Many ports around the world rely on X-ray scanners to inspect cargo for nuclear materials or weapons and prevent contraband from entering their countries. Conventionally, these have been gamma-ray scanners based on radioactive isotopes such as cobalt-60 or the common DC X-ray tubes. In spite of the recent advancement in X-ray tube technology, they are still limited in energy output to about 450 KeV. This energy level limits the penetration power to less than 10 cm of steel. For this reason, an increasing number of ports are nowadays turning to Linear Accelerator (LINAC)–based high energy X-rays cargo scanners. 

In the cargo inspection applications, LINACs are used to accelerate electrons to energies of 3-9 MeV capable of producing high-energy X-rays that penetrate deep and give the port inspectors information about the nature of the cargo. The denser the object, the more the attenuation of the projected X-ray is and the darker the image produced for such an object, thus allowing the X-ray scanner to reveal the basic shapes of objects and differentiate between different objects inside a cargo container. The optimal energy needed depends on the X-ray detector used, the size of the cargo container to be inspected, and the overall scanning system design. However, many cargo screening system manufacturers have found that 3 MeV to 6 MeV LINACs produce the best tradeoff for overall performance and cost. If the energy of the LINAC is below 2 MeV, the X-ray penetration is low for densely loaded containers. On the other hand, LINACs accelerating electrons to energies significantly above 9 MeV would require extensive shielding and can produce neutrons, an undesired byproduct.

Another consideration in designing LINACs that are used in cargo scanners is the choice of the rate at which the X-rays are emitted, given that the objects being inspected are moving with respect to the LINAC-based X-ray source.  Because of power considerations, LINACs used in this application are pulsed LINACs and not continuous-wave (CW) LINACs.  The pulses are about 4 microseconds long and have adjustable pulse repetition frequency (PRF) between 50 to 500 pulses per second. Such relatively high PRF allows for reasonable speed of scanning and hence acceptable flow of cargo, while not compromising the quality of the images.

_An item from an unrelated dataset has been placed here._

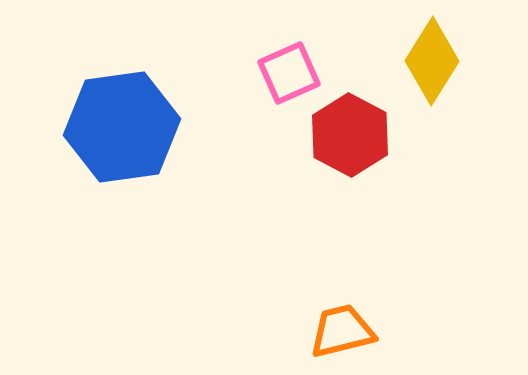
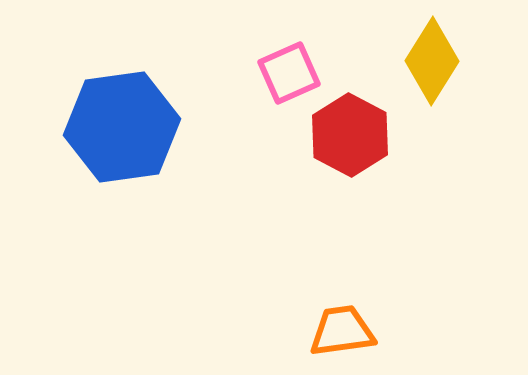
orange trapezoid: rotated 6 degrees clockwise
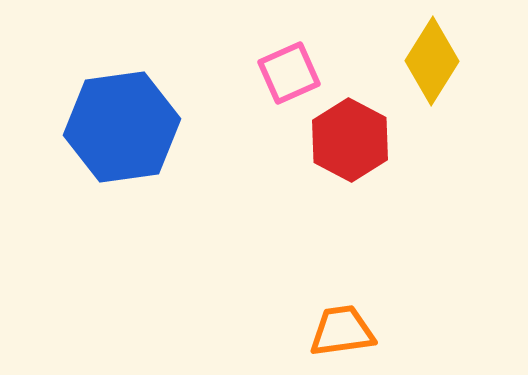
red hexagon: moved 5 px down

There are two approaches for inspecting railcars and cargo containers in high-volume operations using the scanning unit based on LINACs, [1]. In the first approach, the truck that is carrying the cargo container pulls up to a scanning station (which looks like a car wash construction) that has a LINAC and the target producing the X-ray on one side and a detector on the other side, Fig. 1.  While the truck is moved slowly through the unit, the fan of X-rays that has passed through the truck and its cargo is detected by a linear array of scintillation detectors.  A transmission image is built up in real time revealing what is inside the container. In the second approach, a mobile scanning system is mounted on a special vehicle, Fig.2. During operation, the mobile scanning system pulls right up to the truck that is carrying the cargo container being inspected. The mobile scanner unit moves up and down parallel to the container. The mobile scanner has the LINAC and its X-ray target on one side and a detector on the other side of the truck. An image is collected based on the X-rays that have passed through the truck and its cargo.

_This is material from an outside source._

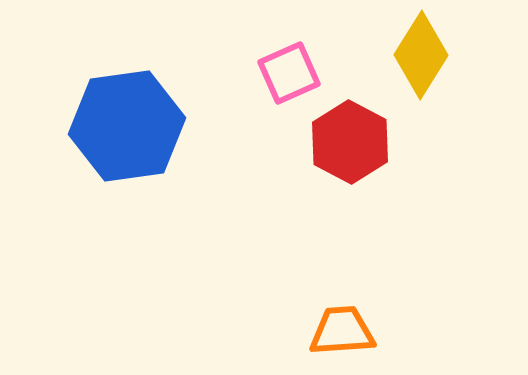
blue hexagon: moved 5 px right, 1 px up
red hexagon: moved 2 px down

In part-II of this post, I will discuss some of the recent advances in cargo inspection techniques. Talk to you in my next Linear Accelerator Post.

Fig. 1 A stationery inspection station based on Linear Accelerator (LINAC).
Fig. 2 A still truck being scanned by a LINAC-based mobile scanning unit.


[1] S. Hanna. “RF Linear Accelerators for Medical and Industrial Applications”, Artech House Publishing, 2012.